Time Series Revisited
One of the perverse things about BI is that what sounds difficult is often easy and what sounds simple is hard. If someone asked me how many bunches of flowers were sold on Mother’s day 2006 or how many people bought both ‘item A’ and ‘item B’ in Seattle on 13 June 2006 there is a reasonable chance (assuming that the data is in my DW subject domain!) that I would be able to answer the question quickly. But ask me how much money we have taken this fiscal year and quick (or simple) answers become a bit more elusive.
The problem with year to date (YTD) measures is that potentially they need access a large amount of data to compute the result: for a DW with three year’s worth of sales history YTD would worse case access 1/3 of the data to calculate YTD sales and if you compare year-on-year YTD performance you would hit almost 67% of the data. Of course the query involved is simple (it’s just a matter of supplying all of the dates to aggregate over) but is from the user point of view frustrating in that the query time increases as the year progresses.

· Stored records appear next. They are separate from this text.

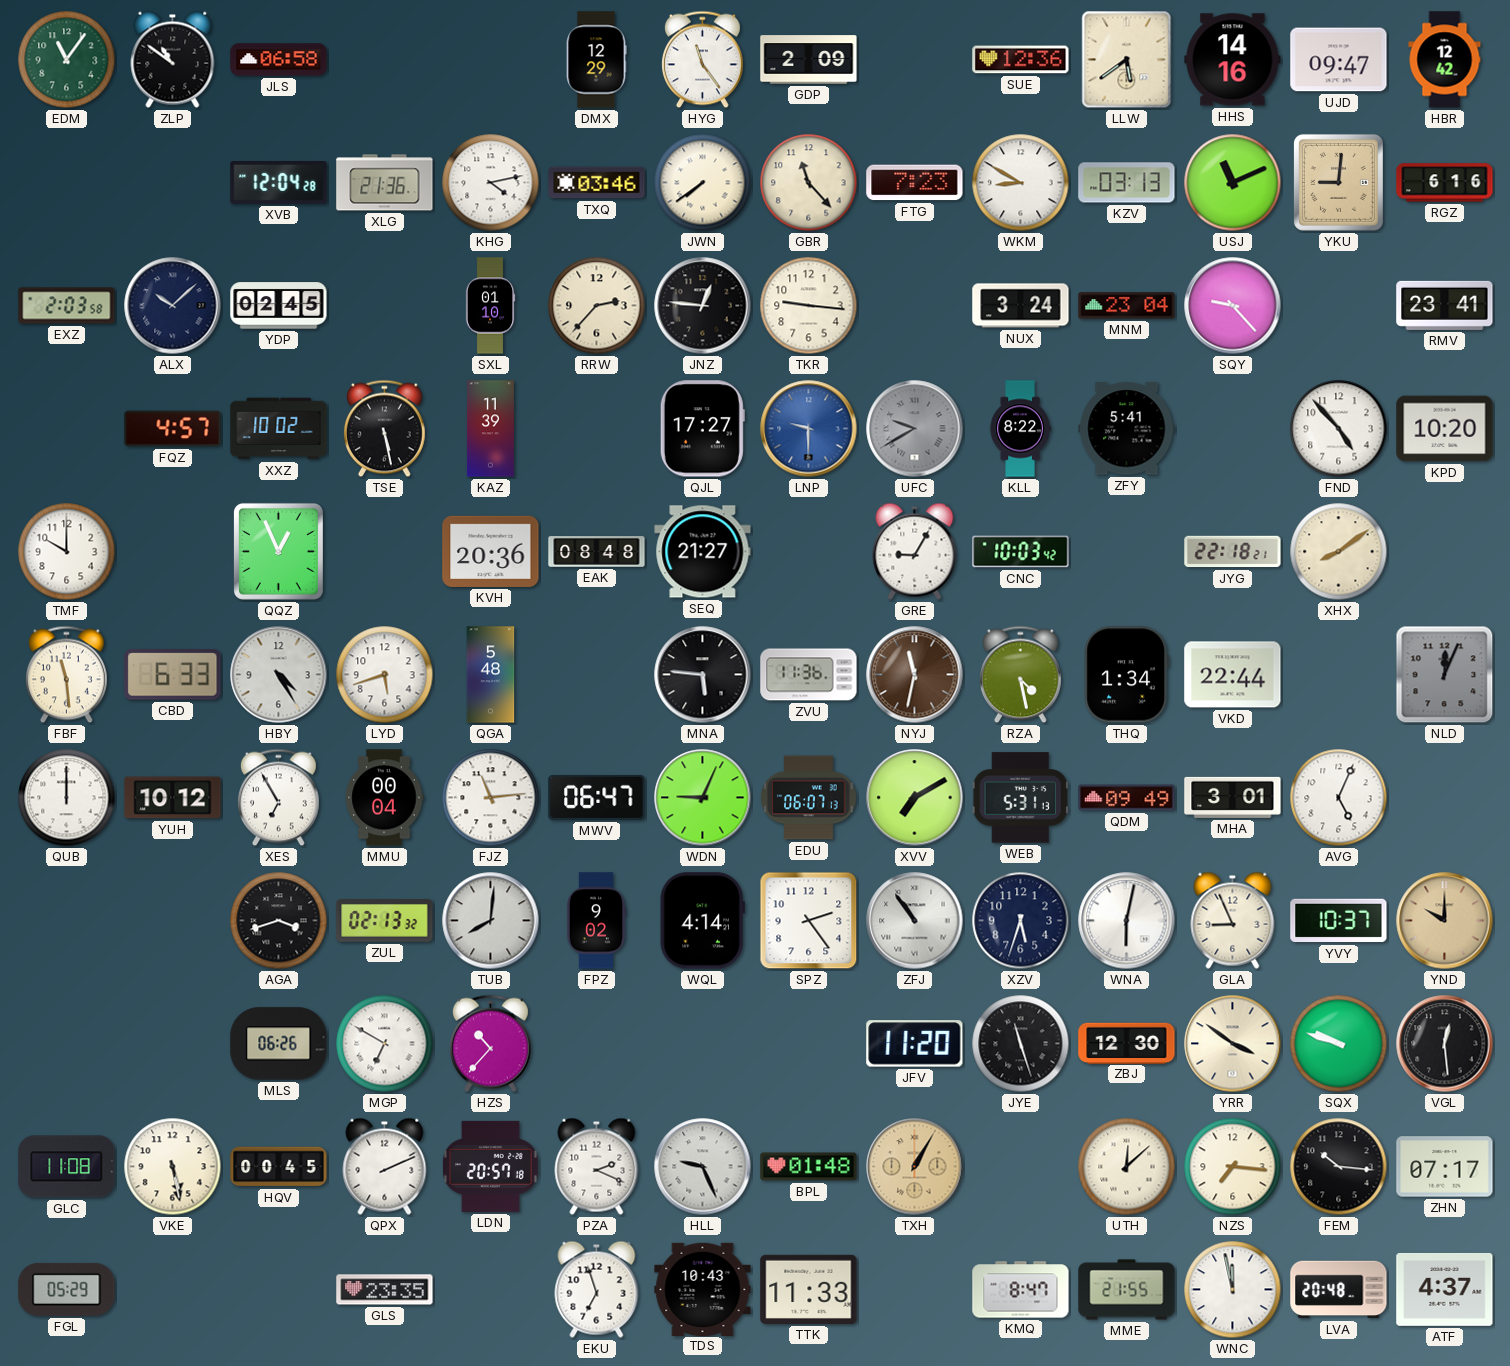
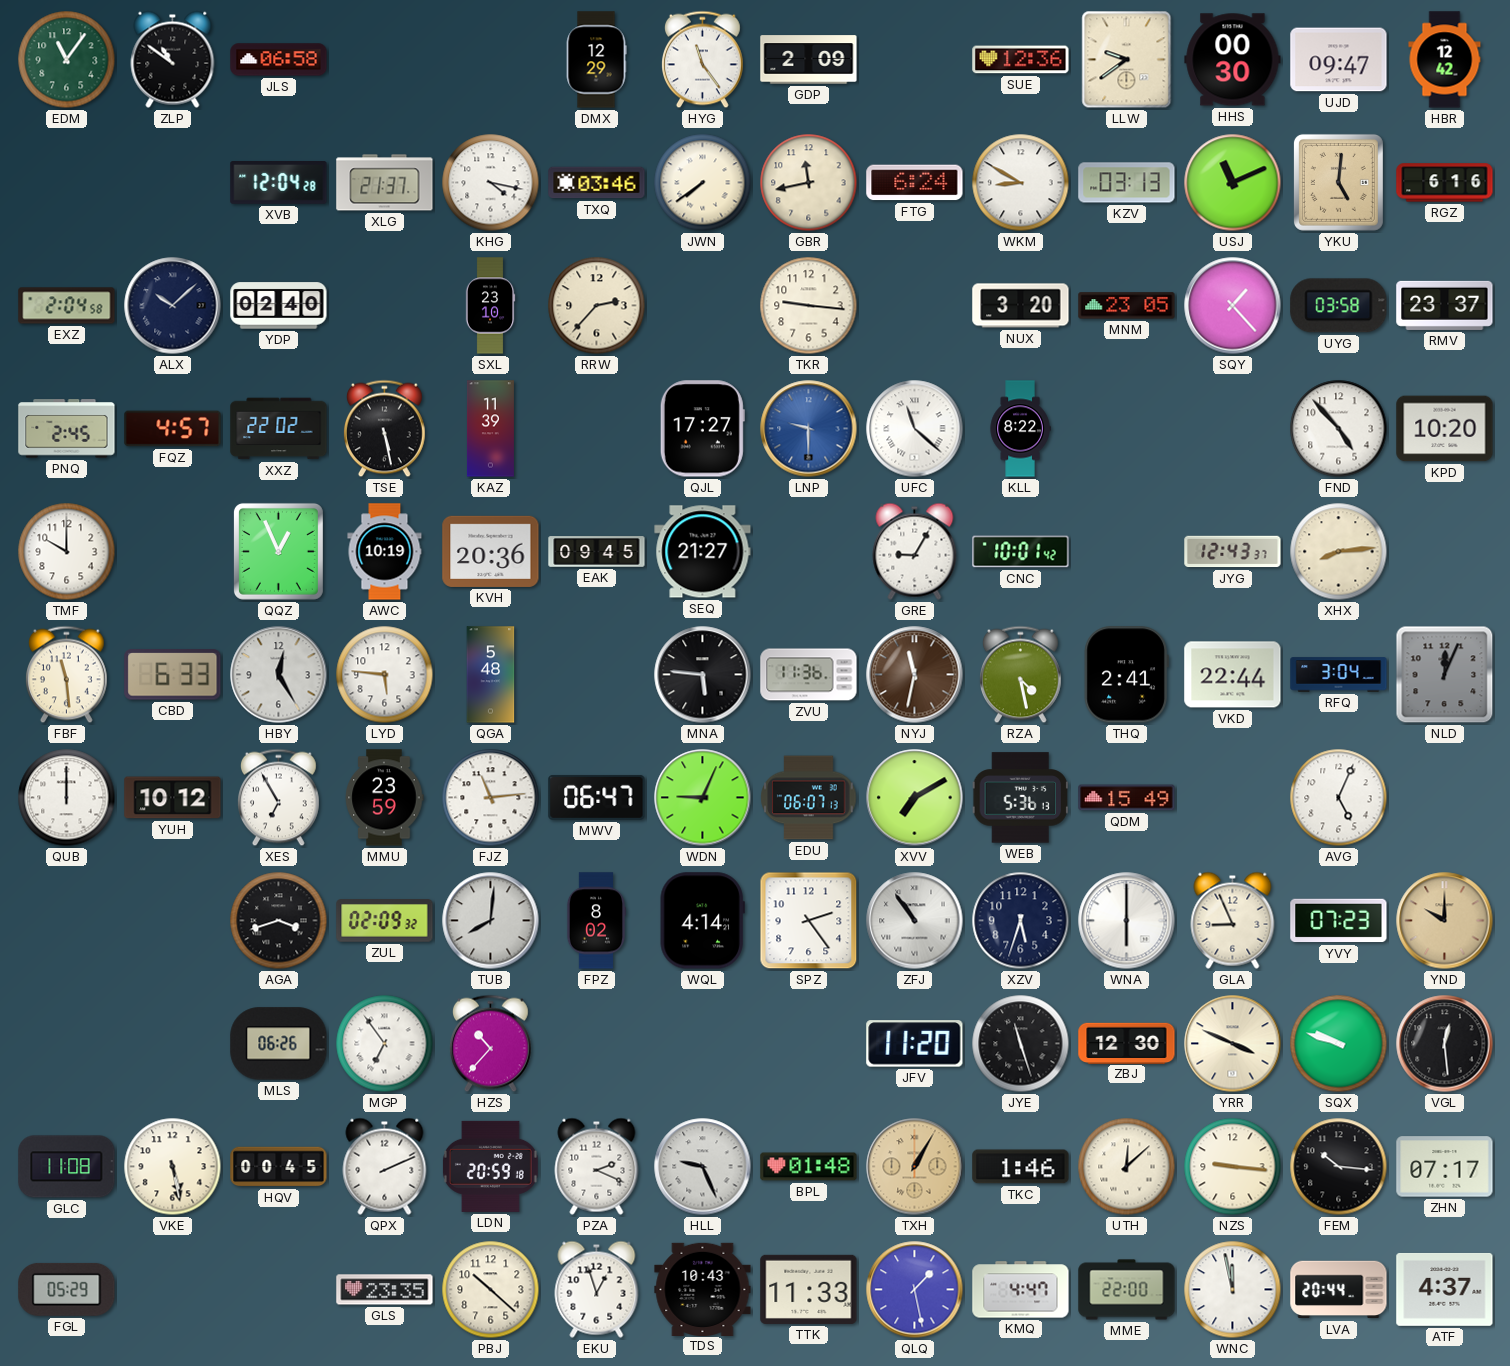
LLW: 5:39 -> 9:39
HHS: 14:16 -> 00:30
XLG: 21:36 -> 21:37
KHG: 4:13 -> 4:17
GBR: 11:23 -> 11:43
FTG: 7:23 -> 6:24
YKU: 9:01 -> 5:01
EXZ: 2:03 -> 2:04
YDP: 02:45 -> 02:40
SXL: 01:10 -> 23:10
JNZ: 12:46 -> none
NUX: 3:24 -> 3:20
MNM: 23:04 -> 23:05
SQY: 9:23 -> 1:23
UYG: none -> 03:58
RMV: 23:41 -> 23:37
PNQ: none -> 2:45
XXZ: 10:02 -> 22:02
UFC: 9:40 -> 11:22
UFC dial: grey -> white
ZFY: 5:41 -> none
AWC: none -> 10:19
EAK: 08:48 -> 09:45
CNC: 10:03 -> 10:01
JYG: 22:18 -> 12:43
XHX: 8:09 -> 8:14
HBY: 4:25 -> 12:25
LYD: 5:42 -> 5:46
THQ: 1:34 -> 2:41
RFQ: none -> 3:04
MMU: 00:04 -> 23:59
WEB: 5:31 -> 5:36
QDM: 09:49 -> 15:49
MHA: 3:01 -> none
ZUL: 02:13 -> 02:09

A common strategy used to deal with this problem is to store YTD values along with the sales aggregates in the data warehouse. This is often acceptable for high degrees of aggregation (total company, region or sales channel) but rapidly becomes unworkable as the dimensions become sparser. For example, if you record YTD by product and customer then that sale of a diary on 1 January has to be maintained as part of the YDT value right through to the 31 December, but how likely is that customer to buy more diaries through the year? And what happens if there is a problem with communications with a store and their sales data arrives a month late? How many YTD values need to be recalculated?
As I said above, calculating YTD in SQL is basically simple, we need to convert the single query date into a range of dates and aggregate over that. The challenge is to do this is a way that reporting tools can use and without preventing features such as query rewrite from working.